Skiing on a living volcano in northern Japan

“And you thought it was always deep powder in Japan,” jokes Hokkaido Powder Guides director Chuck Olbery as he climbs Mount Tokachi in what he describes as “boiler plate” conditions. And while the snow conditions in his edit don’t quite compare to the powder in some of his early-season videos, this one is particularly interesting for another reason: he’s climbing an active volcano.

“This is a volcanic tripwire that will alert someone sitting in an office in Sapporo if an avalanche has triggered and debris is coming down the mountain,” Olbery remarks at one point in the video.

And the tripwire is there for a reason. Mount Tokachi has erupted three times in the past 100 years, the most recent in 1988.

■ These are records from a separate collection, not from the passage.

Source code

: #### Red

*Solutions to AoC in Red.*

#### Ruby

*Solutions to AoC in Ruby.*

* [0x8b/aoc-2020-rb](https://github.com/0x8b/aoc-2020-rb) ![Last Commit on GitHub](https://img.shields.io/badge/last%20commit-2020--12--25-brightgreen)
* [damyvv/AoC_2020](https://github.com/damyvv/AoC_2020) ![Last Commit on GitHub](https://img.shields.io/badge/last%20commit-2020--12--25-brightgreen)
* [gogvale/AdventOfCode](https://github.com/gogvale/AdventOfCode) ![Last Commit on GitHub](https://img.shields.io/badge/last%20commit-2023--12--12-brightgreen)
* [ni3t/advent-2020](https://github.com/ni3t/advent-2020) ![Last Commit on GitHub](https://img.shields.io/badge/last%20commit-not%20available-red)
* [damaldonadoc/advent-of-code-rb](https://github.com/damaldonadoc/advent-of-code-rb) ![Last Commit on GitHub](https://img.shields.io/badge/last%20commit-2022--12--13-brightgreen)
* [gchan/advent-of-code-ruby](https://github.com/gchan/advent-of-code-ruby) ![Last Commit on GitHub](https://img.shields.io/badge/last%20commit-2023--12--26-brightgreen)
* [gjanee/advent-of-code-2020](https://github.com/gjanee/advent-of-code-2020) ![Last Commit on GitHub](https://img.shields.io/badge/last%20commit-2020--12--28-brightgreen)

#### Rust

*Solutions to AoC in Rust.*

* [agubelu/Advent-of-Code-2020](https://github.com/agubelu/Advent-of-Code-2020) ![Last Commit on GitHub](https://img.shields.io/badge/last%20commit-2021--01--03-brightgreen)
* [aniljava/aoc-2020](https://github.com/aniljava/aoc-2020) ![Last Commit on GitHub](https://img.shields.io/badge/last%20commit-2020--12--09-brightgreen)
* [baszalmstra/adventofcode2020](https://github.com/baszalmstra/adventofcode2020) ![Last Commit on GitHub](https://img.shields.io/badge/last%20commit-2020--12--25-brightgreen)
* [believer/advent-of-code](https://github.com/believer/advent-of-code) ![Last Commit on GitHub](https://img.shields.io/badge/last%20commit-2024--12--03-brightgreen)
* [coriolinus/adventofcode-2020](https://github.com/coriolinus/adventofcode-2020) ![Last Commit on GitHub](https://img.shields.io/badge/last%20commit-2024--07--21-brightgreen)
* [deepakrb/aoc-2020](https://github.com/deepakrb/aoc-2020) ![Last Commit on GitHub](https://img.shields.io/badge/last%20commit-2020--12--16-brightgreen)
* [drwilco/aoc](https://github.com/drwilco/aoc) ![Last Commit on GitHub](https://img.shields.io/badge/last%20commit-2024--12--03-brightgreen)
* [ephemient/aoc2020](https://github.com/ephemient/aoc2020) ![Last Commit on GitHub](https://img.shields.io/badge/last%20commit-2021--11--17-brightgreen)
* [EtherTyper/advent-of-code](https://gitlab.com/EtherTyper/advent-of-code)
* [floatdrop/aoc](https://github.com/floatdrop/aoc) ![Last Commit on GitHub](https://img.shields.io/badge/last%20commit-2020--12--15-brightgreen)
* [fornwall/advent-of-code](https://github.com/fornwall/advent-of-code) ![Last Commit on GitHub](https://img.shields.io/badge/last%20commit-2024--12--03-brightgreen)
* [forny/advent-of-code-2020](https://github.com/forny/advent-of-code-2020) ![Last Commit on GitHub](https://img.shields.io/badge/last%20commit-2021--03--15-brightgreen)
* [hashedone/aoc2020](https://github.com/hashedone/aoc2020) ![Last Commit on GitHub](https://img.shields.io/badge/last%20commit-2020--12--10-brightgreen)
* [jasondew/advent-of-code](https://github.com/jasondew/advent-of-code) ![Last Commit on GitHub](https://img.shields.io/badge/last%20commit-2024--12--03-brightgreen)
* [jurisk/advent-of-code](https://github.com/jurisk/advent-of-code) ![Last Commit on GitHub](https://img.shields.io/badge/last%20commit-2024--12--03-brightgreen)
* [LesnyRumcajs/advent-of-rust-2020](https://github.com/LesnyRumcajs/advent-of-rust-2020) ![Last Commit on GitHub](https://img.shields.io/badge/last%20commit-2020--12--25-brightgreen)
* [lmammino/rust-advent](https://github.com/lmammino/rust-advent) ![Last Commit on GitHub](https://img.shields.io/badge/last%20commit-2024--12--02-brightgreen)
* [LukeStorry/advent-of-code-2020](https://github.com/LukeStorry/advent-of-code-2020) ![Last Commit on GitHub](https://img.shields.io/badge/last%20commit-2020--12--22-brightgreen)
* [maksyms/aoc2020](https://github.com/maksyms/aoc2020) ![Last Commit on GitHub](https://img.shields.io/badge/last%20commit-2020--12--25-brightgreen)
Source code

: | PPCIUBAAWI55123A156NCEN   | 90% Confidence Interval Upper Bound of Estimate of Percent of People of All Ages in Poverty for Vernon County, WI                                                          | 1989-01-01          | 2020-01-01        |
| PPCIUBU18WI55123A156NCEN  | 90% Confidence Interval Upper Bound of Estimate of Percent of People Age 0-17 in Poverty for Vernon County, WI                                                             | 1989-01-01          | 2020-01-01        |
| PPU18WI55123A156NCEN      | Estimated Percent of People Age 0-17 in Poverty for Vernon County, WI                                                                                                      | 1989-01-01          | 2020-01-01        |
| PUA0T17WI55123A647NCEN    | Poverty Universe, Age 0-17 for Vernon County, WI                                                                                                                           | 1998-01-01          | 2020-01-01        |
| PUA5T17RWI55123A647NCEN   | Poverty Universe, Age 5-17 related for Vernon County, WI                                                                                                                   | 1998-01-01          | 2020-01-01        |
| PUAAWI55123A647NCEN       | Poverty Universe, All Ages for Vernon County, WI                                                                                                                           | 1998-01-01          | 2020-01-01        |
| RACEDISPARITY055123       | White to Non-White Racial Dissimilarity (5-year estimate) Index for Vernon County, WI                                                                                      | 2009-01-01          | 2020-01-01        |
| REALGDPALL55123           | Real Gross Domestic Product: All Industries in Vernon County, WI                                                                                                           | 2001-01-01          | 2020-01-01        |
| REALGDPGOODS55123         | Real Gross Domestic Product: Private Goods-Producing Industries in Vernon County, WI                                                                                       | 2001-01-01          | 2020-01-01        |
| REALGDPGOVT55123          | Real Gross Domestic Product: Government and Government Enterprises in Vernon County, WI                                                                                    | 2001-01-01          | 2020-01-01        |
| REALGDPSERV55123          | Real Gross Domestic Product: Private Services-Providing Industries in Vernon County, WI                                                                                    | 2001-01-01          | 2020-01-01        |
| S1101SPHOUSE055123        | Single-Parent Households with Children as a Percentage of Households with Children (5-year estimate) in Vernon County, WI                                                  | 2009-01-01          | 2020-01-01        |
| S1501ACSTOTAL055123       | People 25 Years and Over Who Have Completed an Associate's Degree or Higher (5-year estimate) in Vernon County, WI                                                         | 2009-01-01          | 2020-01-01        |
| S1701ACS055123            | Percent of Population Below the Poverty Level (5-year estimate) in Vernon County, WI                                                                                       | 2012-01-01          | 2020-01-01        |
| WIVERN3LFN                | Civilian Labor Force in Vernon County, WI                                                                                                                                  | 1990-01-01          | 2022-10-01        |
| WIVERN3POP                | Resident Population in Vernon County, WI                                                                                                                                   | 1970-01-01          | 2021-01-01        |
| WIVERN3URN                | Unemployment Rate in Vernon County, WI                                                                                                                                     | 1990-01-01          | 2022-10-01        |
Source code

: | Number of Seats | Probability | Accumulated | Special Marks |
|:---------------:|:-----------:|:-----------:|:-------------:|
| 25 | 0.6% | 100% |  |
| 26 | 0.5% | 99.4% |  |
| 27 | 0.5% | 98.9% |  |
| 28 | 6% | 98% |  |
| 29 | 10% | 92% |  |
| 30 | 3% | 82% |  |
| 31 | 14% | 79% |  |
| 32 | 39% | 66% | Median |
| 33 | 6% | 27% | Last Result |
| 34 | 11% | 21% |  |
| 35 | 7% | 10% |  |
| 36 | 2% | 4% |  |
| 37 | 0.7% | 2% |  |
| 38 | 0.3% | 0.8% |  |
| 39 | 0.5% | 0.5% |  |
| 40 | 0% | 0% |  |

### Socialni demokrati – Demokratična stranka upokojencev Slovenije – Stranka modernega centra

“As you go up on skins you realize how active the volcano is with the webcams that are pointed at the caldera, the seismic survey plots and also the tripwires at the top of the mountain,” reads the description on the video.

“They used to be a ski resort on the mountain, but it was disbanded the last eruption with damage. You talk to some locals and they remember skiing the mountain with a ski lift.

The 10-minute video also shows many of the features of an April day in Daisetsuzan National Park in Hokkaido, with bright blue skies and sweeping views of the Alps. The area is considered by many (including Hokkaido backcountry guides) to be the location of Japan’s best backcountry skiing, with some of Hokkaido’s tallest mountains and volcanoes, as well as the lightest, driest powder you can find on the planet.